## <u> Feature Preparataion </u>

This notebook covers feature engineering and feature selection for the Home Credit Default Risk model. While using all 100 available features is computationally feasible, deliberate dimensionality reduction improves model performance by removing noise and enhances interpretability by clarifying each feature's contribution to default risk. This follows the exploratory analysis from the previous notebook, applying those insights to construct a refined feature set optimized for both predictive accuracy and business utility.

### <u> 1. Setup</u>


In [45]:
# Import libraries
import pandas as pd, numpy as np
import matplotlib.pyplot as plt
import seaborn as sns
import sys
import phik

# Set root directory for module imports
sys.path.append('..')

# Import modules
from modules.modules_eda import *


In [46]:
# Import dataset and column descriptions
home_credit = pd.read_csv('../data/processed/home_credit_cleaned.csv', index_col = 0)
columns_info = pd.read_csv('../data/processed/columns_info.csv')
print(f'Shape of the dataset: {home_credit.shape}')

# Set problem:
In the notebook excerpt, list every library imported under the comment "# Import libraries".

# Records provided:
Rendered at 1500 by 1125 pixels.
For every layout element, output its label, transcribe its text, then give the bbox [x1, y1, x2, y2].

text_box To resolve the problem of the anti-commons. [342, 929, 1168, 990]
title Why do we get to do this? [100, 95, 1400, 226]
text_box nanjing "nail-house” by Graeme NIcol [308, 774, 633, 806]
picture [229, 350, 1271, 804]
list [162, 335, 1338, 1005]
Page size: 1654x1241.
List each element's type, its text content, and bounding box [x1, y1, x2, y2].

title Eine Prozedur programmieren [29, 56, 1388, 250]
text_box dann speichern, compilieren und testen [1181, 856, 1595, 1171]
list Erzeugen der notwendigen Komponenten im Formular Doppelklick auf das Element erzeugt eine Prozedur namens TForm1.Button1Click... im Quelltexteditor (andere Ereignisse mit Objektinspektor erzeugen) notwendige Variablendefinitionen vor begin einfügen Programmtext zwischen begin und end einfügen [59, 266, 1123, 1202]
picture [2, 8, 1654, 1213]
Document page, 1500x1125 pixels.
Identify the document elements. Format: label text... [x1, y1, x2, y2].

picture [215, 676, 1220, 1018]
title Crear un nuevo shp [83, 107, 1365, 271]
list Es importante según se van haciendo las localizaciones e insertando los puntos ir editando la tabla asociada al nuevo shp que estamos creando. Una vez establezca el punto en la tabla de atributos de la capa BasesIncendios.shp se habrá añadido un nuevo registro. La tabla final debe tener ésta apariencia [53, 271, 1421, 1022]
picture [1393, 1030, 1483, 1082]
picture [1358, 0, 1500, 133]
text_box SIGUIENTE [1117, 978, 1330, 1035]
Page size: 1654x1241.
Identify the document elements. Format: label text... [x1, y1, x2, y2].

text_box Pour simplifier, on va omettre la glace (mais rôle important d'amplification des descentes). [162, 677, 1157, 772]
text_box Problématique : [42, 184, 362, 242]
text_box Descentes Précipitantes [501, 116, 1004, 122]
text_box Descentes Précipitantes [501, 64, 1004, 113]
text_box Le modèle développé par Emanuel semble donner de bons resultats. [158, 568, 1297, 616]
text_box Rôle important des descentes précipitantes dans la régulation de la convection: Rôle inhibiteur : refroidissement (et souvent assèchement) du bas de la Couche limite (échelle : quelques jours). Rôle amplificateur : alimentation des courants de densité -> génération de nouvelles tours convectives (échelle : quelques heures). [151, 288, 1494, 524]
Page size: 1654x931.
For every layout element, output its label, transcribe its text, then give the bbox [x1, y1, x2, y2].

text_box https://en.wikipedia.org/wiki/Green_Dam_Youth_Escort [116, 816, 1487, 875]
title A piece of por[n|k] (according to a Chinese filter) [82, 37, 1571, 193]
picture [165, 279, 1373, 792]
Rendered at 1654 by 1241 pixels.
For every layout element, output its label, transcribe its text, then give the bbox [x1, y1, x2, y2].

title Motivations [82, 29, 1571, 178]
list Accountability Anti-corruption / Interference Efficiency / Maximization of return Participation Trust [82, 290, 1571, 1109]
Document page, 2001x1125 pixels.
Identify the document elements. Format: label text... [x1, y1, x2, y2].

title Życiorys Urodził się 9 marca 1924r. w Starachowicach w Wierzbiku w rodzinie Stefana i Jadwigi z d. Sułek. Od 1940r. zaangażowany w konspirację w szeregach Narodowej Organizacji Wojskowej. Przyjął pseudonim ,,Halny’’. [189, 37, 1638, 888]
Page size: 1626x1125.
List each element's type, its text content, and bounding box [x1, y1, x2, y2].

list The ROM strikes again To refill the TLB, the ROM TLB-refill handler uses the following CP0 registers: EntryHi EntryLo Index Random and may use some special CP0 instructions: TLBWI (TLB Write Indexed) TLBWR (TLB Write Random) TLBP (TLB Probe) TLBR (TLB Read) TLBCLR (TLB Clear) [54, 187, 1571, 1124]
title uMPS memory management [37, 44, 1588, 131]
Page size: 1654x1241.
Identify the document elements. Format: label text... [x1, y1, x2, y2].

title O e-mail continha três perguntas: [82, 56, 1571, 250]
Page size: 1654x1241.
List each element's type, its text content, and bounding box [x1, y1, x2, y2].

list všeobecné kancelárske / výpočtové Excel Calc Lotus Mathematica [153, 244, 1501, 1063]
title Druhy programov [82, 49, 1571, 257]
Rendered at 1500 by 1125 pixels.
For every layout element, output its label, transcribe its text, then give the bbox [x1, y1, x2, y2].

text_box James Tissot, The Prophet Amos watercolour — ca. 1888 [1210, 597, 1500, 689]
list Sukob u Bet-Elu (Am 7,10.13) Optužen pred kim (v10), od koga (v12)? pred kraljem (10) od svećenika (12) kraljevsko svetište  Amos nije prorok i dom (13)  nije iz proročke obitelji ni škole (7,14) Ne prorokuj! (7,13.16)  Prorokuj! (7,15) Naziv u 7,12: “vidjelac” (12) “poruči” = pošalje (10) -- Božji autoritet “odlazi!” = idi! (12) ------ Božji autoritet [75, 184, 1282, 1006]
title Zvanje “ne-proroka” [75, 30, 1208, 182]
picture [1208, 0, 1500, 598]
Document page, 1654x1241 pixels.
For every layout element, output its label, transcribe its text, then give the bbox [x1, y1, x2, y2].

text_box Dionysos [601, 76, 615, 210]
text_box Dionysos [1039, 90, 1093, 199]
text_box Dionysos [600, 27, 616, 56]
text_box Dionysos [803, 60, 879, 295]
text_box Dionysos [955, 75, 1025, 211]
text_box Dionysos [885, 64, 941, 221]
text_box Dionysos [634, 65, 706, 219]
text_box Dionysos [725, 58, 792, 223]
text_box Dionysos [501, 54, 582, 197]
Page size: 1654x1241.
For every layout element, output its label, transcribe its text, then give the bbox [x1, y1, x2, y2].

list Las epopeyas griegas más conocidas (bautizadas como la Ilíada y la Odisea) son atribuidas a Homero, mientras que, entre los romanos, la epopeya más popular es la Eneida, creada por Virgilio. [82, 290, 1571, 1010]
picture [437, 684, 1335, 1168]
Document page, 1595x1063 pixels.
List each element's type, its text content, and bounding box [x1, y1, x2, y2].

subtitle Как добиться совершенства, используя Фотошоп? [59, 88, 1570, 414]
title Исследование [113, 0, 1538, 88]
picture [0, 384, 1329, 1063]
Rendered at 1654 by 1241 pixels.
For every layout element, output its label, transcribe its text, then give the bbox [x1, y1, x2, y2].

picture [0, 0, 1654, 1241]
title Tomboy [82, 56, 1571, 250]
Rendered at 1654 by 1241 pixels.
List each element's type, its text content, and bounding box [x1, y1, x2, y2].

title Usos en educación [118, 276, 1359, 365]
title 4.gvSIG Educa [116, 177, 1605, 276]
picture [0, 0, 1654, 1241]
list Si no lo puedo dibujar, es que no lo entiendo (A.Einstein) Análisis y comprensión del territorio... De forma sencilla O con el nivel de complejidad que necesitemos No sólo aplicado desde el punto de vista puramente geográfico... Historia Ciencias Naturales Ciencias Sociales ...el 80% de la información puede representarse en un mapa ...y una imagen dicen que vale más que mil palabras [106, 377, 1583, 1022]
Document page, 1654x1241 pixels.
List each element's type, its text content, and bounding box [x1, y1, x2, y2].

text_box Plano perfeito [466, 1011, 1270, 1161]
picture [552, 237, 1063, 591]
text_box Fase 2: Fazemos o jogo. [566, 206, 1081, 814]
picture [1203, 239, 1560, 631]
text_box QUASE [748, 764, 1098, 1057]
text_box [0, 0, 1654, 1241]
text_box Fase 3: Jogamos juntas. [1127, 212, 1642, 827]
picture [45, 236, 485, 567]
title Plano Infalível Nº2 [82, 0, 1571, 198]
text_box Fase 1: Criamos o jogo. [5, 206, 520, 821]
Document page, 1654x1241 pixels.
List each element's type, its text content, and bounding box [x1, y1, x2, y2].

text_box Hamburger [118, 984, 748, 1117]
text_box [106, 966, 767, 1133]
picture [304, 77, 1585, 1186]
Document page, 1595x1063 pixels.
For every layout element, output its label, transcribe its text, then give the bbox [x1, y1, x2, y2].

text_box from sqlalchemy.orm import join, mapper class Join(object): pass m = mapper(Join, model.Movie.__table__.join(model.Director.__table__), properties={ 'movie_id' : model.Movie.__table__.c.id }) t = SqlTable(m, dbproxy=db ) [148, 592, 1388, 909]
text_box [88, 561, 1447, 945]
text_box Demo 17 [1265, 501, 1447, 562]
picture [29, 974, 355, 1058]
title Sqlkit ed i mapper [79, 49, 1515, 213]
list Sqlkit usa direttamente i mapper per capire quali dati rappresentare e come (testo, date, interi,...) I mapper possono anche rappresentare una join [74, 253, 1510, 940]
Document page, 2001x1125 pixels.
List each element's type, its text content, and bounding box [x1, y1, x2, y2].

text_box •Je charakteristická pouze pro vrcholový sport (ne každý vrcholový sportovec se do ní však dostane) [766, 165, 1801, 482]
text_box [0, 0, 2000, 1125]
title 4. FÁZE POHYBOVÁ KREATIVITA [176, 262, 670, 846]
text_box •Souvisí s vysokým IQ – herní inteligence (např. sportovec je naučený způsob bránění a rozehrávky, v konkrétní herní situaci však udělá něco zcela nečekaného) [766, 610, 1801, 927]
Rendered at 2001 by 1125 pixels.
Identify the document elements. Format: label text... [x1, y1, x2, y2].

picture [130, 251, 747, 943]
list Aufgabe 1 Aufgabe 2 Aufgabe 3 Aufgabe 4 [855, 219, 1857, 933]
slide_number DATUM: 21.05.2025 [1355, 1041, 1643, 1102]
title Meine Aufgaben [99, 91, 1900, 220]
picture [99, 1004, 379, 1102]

# Exercise output:
pandas, numpy, matplotlib.pyplot, seaborn, sys, phik